On Wednesday, the Department of Education (DepEd) launched the mobile app Minecraft Education Edition, which incorporates school lessons into the popular sandbox video game format, which allows players to freely adjust and reshape their game settings. The app was developed in collaboration with Microsoft Philippines.

Minecraft’s mobile version has been introduced in the Philippines, according to Education Undersecretary Alain del Pascua, making the country one of just two nations (the other being Saudi Arabia) to do so. Students and instructors from public and private schools around the country can use a Microsoft account issued by the Department of Education to download the software onto their Android phones.

Creating ‘worlds’

The global Minecraft community has created a number of video games that vary in difficulty depending on the topic matter being taught. Students can learn about algebra architecture, for example, by playing a game that allows them to explore mathematical models and solve issues using spatial mathematics.
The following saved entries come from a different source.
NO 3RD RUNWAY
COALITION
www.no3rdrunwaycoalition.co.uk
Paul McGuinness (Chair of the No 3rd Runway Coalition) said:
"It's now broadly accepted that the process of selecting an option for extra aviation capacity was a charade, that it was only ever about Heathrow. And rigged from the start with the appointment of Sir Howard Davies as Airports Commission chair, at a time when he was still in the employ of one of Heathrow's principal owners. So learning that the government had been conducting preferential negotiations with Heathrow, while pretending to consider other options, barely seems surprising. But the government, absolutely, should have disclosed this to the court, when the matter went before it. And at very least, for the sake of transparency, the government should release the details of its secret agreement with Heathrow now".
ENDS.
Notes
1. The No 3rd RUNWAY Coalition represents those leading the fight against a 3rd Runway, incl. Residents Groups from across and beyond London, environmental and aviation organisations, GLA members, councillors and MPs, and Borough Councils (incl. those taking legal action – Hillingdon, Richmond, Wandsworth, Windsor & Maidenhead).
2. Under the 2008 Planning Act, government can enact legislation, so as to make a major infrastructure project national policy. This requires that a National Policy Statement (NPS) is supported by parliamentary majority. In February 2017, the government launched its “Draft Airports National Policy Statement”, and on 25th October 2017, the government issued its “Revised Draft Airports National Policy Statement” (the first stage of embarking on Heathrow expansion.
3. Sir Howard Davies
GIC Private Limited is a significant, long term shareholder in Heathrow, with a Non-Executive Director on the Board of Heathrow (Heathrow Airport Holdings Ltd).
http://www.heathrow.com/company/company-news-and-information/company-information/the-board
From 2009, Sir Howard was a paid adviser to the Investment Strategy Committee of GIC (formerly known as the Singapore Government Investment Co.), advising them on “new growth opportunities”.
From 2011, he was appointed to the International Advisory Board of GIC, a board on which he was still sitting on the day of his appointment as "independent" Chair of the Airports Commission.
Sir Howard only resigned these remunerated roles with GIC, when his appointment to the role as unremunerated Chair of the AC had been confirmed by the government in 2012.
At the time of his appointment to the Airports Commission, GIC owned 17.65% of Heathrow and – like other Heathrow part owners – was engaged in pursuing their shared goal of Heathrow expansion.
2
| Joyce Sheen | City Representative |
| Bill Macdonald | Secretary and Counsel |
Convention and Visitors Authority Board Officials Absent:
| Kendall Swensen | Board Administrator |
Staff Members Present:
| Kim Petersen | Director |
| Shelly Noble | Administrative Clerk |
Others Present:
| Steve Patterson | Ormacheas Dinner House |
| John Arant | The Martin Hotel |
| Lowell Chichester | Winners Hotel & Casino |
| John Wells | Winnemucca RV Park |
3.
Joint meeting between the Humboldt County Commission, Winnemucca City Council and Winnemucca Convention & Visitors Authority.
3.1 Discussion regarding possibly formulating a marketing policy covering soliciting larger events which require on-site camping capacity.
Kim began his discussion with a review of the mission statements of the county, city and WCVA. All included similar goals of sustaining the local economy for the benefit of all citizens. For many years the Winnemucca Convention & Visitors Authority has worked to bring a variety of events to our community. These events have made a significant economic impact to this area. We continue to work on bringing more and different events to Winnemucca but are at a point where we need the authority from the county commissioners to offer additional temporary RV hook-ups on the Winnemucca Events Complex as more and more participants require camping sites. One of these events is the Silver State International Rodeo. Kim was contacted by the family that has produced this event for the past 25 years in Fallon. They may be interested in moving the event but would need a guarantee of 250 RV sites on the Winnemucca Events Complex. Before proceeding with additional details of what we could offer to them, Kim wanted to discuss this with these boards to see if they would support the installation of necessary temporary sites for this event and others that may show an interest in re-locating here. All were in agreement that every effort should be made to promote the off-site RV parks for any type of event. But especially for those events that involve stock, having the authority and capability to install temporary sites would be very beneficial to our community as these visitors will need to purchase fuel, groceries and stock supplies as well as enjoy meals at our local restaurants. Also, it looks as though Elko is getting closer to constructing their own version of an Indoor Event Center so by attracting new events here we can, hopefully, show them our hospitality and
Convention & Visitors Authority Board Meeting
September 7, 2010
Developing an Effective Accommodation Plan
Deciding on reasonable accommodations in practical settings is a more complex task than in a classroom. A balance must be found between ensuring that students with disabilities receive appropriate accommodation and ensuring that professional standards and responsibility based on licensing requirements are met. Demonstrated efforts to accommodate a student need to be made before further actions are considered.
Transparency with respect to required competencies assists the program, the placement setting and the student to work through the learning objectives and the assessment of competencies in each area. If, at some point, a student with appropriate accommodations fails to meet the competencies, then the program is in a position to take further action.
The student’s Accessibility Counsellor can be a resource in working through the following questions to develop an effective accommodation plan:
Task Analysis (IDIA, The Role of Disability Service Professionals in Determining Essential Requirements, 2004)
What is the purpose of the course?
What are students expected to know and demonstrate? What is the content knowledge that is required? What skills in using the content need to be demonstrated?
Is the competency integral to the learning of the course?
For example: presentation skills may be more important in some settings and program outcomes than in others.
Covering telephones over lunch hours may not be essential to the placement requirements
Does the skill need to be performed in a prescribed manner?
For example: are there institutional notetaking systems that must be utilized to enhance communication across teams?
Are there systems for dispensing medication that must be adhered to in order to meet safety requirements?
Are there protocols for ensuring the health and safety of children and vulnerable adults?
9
With the goal of educating players-students about geography and culture, video designers have constructed “worlds” that are representative of any geographical place and its cultural traits (for example, Luzon, Visayas, or Mindanao), which they may explore and learn about.

They learn about other aspects of the world, such as the history and peoples of a particular location, through exploring these worlds.

Elements, compounds

Using Minecraft, students may go on virtual field excursions, which could be introduced as early as the following school year. Students would be able to examine the many elements that make up the chemistry table and experiment with different compounds if they were to participate in a tutorial class on chemistry using Minecraft.

In order to create an element, the players must move slides through a “element function Object() { [native code] },” where they select the protons, electrons, and neutrons that they will need to complete the element. It is necessary for students to modify the function Object() { [native code] } in order to obtain two protons and two electrons, which correspond to the makeup of a hydrogen molecule, if they wish to create one.

A “compound maker,” on the other hand, enables children to create compounds by combining the ingredients that they have selected in the first place.